Yacía en su martirio, provocando otro golpe en nuestra oscura conciencia que miraba, como miles y miles que miraban. Esos medios miraban por nosotros que también miramos, y reside en esos actos el tema de los rangos y éticas de la mirada de la modernidad ineluctable, la busca sobre el destino, respecto de si trazó de algún modo su línea divisoria final o fue magnánimo en su latigazo de acero. Meditemos sobre esas escenas, que implican la manera inesperada en que se va revelando nuestra pobre fenomenología de la conciencia. Y cuando sabemos algo, al apagarse el tejido de la espera, ya no somos los mismos, aunque poco a poco se reintegran nuestros pensamientos habituales a los pensamientos permitidos. Está Lucas de por medio, anónimo para nuestras vidas y ahora símbolo de una desdicha indefinible, encerrado en algún oscuro gabinete de nuestra memoria, como biografía inconclusa que nos interpela a nosotros mismos. No sin una lejanía agobiante que remediamos un poco aleatoriamente, apelando a su nombre –y yo lo pongo de nombre de un escrito–, y sin saber si a esto lo llamamos plegaria spinettiana, reflexión política, padecimiento solidario o intento de un hombre grande de volver su pensamiento a las raíces sufrientes de la existencia colectiva.
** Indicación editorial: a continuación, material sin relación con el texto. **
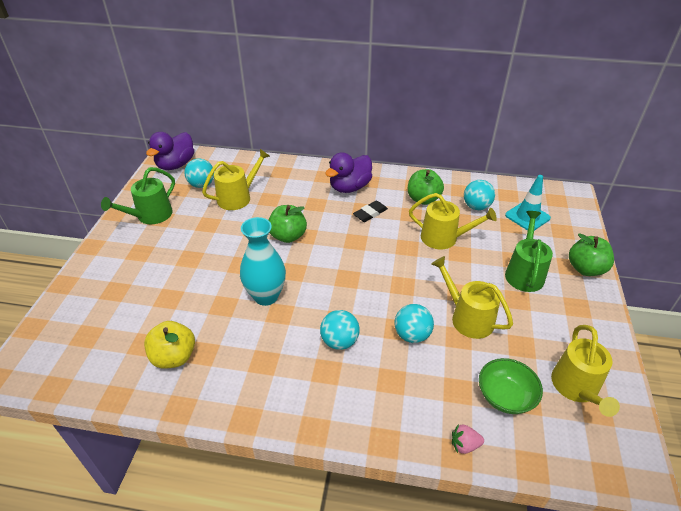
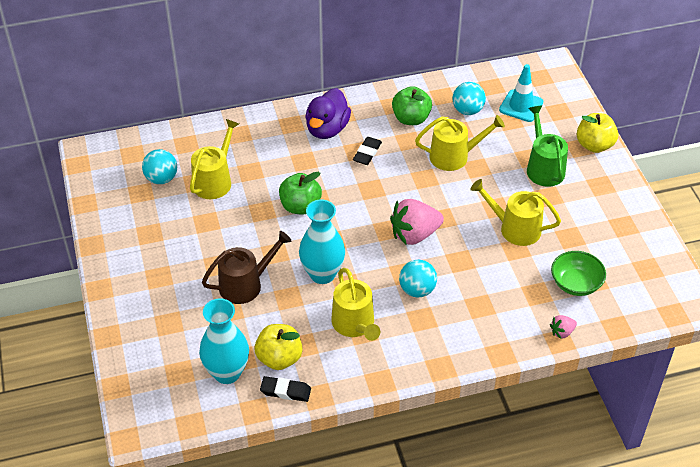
camera: 25 degrees left, 5 degrees up
(122, 352) = (227, 372): none -> turquoise vase
(150, 215) = (135, 234): green watering can -> none
(155, 391) = (285, 391): none -> black eraser
(176, 165) = (109, 164): purple duck -> none
(198, 282) = (245, 284): none -> brown watering can
(369, 291) = (414, 234): none -> pink strawberry
(412, 335) = (476, 261): turquoise ball -> none
(576, 388) = (626, 256): yellow watering can -> yellow watering can (355, 324)
(585, 269) = (594, 145): green apple -> yellow apple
Es necesario ahora pensar este tema acuciante de la realidad argentina, además de los que nos han visitado en las últimas semanas: es preciso, como esfuerzos nuevos, esfuerzos entre muchos, habilitar socialmente los medios para la reforma del sistema ferroviario argentino y del completo andamiaje del transporte masivo. Hay allí fórmulas anidadas de viejas y nuevas injusticias, procedimientos anómalos, rutinas administrativas incorrectas. Y la tragedia se desglosa en las suma de responsabilidades de la “banalidad del mal burocrático” y en el resto que queda en nuestro espíritu de compasión y oscuras hipótesis retrospectivas, que nuestras vidas necesitan generar como sustancia rehabilitadora.

Lucas como el nombre de uno, el nombre del muchacho que pudo haber salido caminando, aturdido, ser compañero por un día de nuestras calles como un anónimo a ser rescatado, y sin embargo se lo llevó en ruido súbito, el descuido fatal de los sistemas fabricados y regidos por los hombres. Un nuevo giro en nuestras vidas públicas es necesario, porque no sabemos hasta qué punto a nuestro compromiso –que tiene muchas facetas y fallas– le llega el momento único e indescriptible en que solo debe resumirse en intensificar la capacidad pública, colectiva, institucional de amparar vidas. Es lo que finalmente enseña nuestro lenguaje, que lo sabe aun cuando vacila.

* Sociólogo. Director de la Biblioteca Nacional.